*Exercise*
Pictures excluded, output the lines of the data below between the one holding "cy_px: -193" and the one holding "focal_35mm: 29", inclusive, exactly as they stand.

# # # # # # #

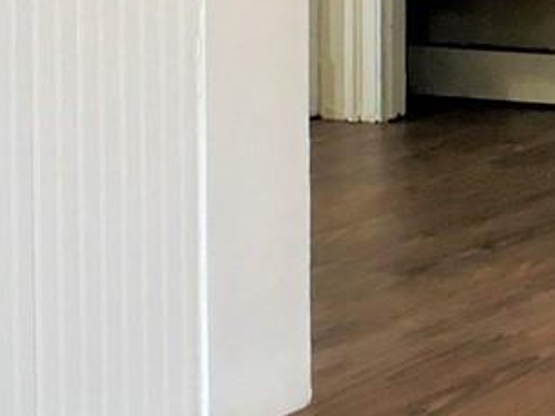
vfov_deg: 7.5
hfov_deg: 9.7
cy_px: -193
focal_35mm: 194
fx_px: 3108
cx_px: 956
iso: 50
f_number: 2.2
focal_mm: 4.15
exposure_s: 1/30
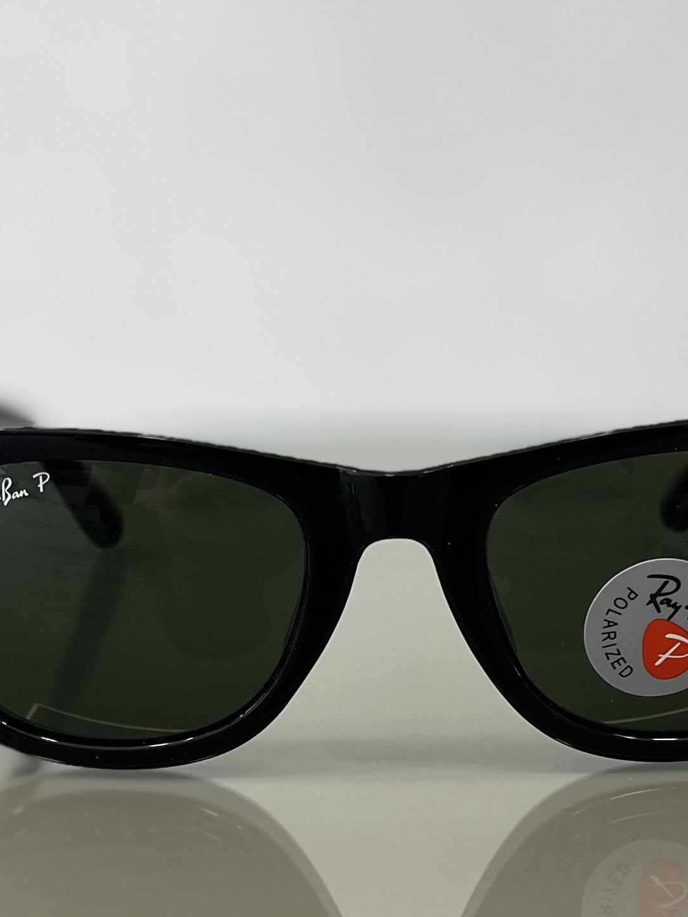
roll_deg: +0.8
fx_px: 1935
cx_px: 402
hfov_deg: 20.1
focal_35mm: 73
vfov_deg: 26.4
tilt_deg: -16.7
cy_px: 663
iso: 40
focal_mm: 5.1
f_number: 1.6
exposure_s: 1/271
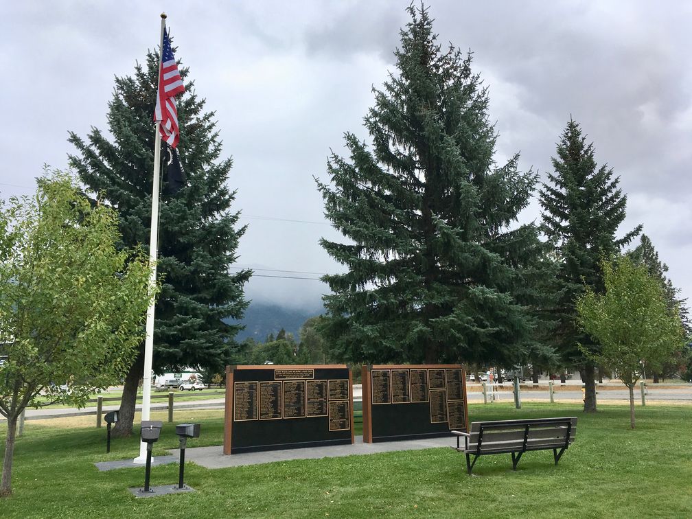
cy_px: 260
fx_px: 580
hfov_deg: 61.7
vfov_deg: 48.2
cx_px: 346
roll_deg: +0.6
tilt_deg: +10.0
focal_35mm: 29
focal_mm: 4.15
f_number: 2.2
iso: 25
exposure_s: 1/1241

# # # # # # #

*Response*
cy_px: -193
focal_35mm: 194
fx_px: 3108
cx_px: 956
iso: 50
f_number: 2.2
focal_mm: 4.15
exposure_s: 1/30
roll_deg: +0.8
fx_px: 1935
cx_px: 402
hfov_deg: 20.1
focal_35mm: 73
vfov_deg: 26.4
tilt_deg: -16.7
cy_px: 663
iso: 40
focal_mm: 5.1
f_number: 1.6
exposure_s: 1/271
cy_px: 260
fx_px: 580
hfov_deg: 61.7
vfov_deg: 48.2
cx_px: 346
roll_deg: +0.6
tilt_deg: +10.0
focal_35mm: 29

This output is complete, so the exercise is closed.